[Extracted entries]
----

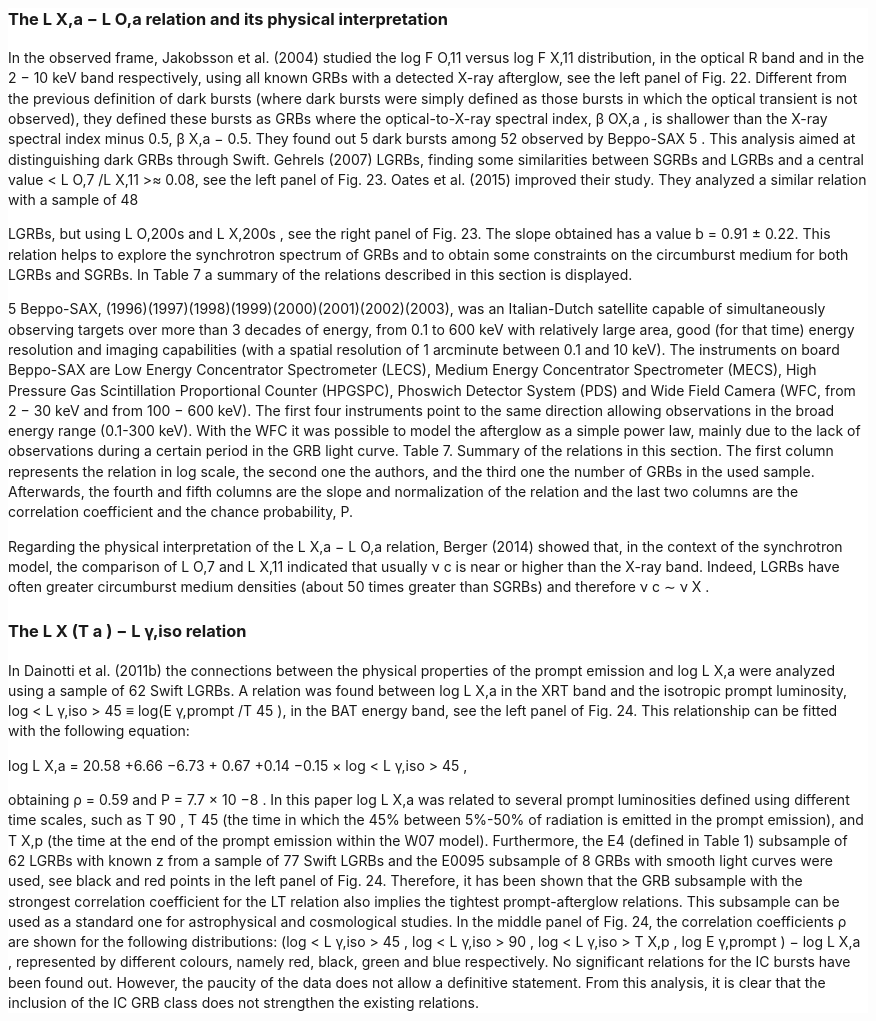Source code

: 
### The L X,a − L O,a relation and its physical interpretation

In the observed frame, Jakobsson et al. (2004) studied the log F O,11 versus log F X,11 distribution, in the optical R band and in the 2 − 10 keV band respectively, using all known GRBs with a detected X-ray afterglow, see the left panel of Fig. 22. Different from the previous definition of dark bursts (where dark bursts were simply defined as those bursts in which the optical transient is not observed), they defined these bursts as GRBs where the optical-to-X-ray spectral index, β OX,a , is shallower than the X-ray spectral index minus 0.5, β X,a − 0.5. They found out 5 dark bursts among 52 observed by Beppo-SAX 5 . This analysis aimed at distinguishing dark GRBs through Swift. Gehrels (2007)  LGRBs, finding some similarities between SGRBs and LGRBs and a central value < L O,7 /L X,11 >≈ 0.08, see the left panel of Fig. 23. Oates et al. (2015) improved their study. They analyzed a similar relation with a sample of 48

LGRBs, but using L O,200s and L X,200s , see the right panel of Fig. 23. The slope obtained has a value b = 0.91 ± 0.22. This relation helps to explore the synchrotron spectrum of GRBs and to obtain some constraints on the circumburst medium for both LGRBs and SGRBs. In Table 7 a summary of the relations described in this section is displayed.

5 Beppo-SAX, (1996)(1997)(1998)(1999)(2000)(2001)(2002)(2003), was an Italian-Dutch satellite capable of simultaneously observing targets over more than 3 decades of energy, from 0.1 to 600 keV with relatively large area, good (for that time) energy resolution and imaging capabilities (with a spatial resolution of 1 arcminute between 0.1 and 10 keV). The instruments on board Beppo-SAX are Low Energy Concentrator Spectrometer (LECS), Medium Energy Concentrator Spectrometer (MECS), High Pressure Gas Scintillation Proportional Counter (HPGSPC), Phoswich Detector System (PDS) and Wide Field Camera (WFC, from 2 − 30 keV and from 100 − 600 keV). The first four instruments point to the same direction allowing observations in the broad energy range (0.1-300 keV). With the WFC it was possible to model the afterglow as a simple power law, mainly due to the lack of observations during a certain period in the GRB light curve.    Table 7. Summary of the relations in this section. The first column represents the relation in log scale, the second one the authors, and the third one the number of GRBs in the used sample. Afterwards, the fourth and fifth columns are the slope and normalization of the relation and the last two columns are the correlation coefficient and the chance probability, P.

Regarding the physical interpretation of the L X,a − L O,a relation, Berger (2014) showed that, in the context of the synchrotron model, the comparison of L O,7 and L X,11 indicated that usually ν c is near or higher than the X-ray band. Indeed, LGRBs have often greater circumburst medium densities (about 50 times greater than SGRBs) and therefore ν c ∼ ν X .


### The L X (T a ) − L γ,iso relation

In Dainotti et al. (2011b) the connections between the physical properties of the prompt emission and log L X,a were analyzed using a sample of 62 Swift LGRBs. A relation was found between log L X,a in the XRT band and the isotropic prompt luminosity, log < L γ,iso > 45 ≡ log(E γ,prompt /T 45 ), in the BAT energy band, see the left panel of Fig. 24. This relationship can be fitted with the following equation:

log L X,a = 20.58 +6.66 −6.73 + 0.67 +0.14 −0.15 × log < L γ,iso > 45 ,

obtaining ρ = 0.59 and P = 7.7 × 10 −8 . In this paper log L X,a was related to several prompt luminosities defined using different time scales, such as T 90 , T 45 (the time in which the 45% between 5%-50% of radiation is emitted in the prompt emission), and T X,p (the time at the end of the prompt emission within the W07 model). Furthermore, the E4 (defined in Table 1) subsample of 62 LGRBs with known z from a sample of 77 Swift LGRBs and the E0095 subsample of 8 GRBs with smooth light curves were used, see black and red points in the left panel of Fig. 24. Therefore, it has been shown that the GRB subsample with the strongest correlation coefficient for the LT relation also implies the tightest prompt-afterglow relations. This subsample can be used as a standard one for astrophysical and cosmological studies. In the middle panel of Fig. 24, the correlation coefficients ρ are shown for the following distributions: (log < L γ,iso > 45 , log < L γ,iso > 90 , log < L γ,iso > T X,p , log E γ,prompt ) − log L X,a , represented by different colours, namely red, black, green and blue respectively. No significant relations for the IC bursts have been found out. However, the paucity of the data does not allow a definitive statement. From this analysis, it is clear that the inclusion of the IC GRB class does not strengthen the existing relations.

----

■ Exercise details
Reproduce everything in the entries above, from the line containing "Regarding the physical" down to the line containing "### The L X (T a ) − L γ,iso relation", with both of those lines included.

■ Solution to the exercise
Regarding the physical interpretation of the L X,a − L O,a relation, Berger (2014) showed that, in the context of the synchrotron model, the comparison of L O,7 and L X,11 indicated that usually ν c is near or higher than the X-ray band. Indeed, LGRBs have often greater circumburst medium densities (about 50 times greater than SGRBs) and therefore ν c ∼ ν X .


### The L X (T a ) − L γ,iso relation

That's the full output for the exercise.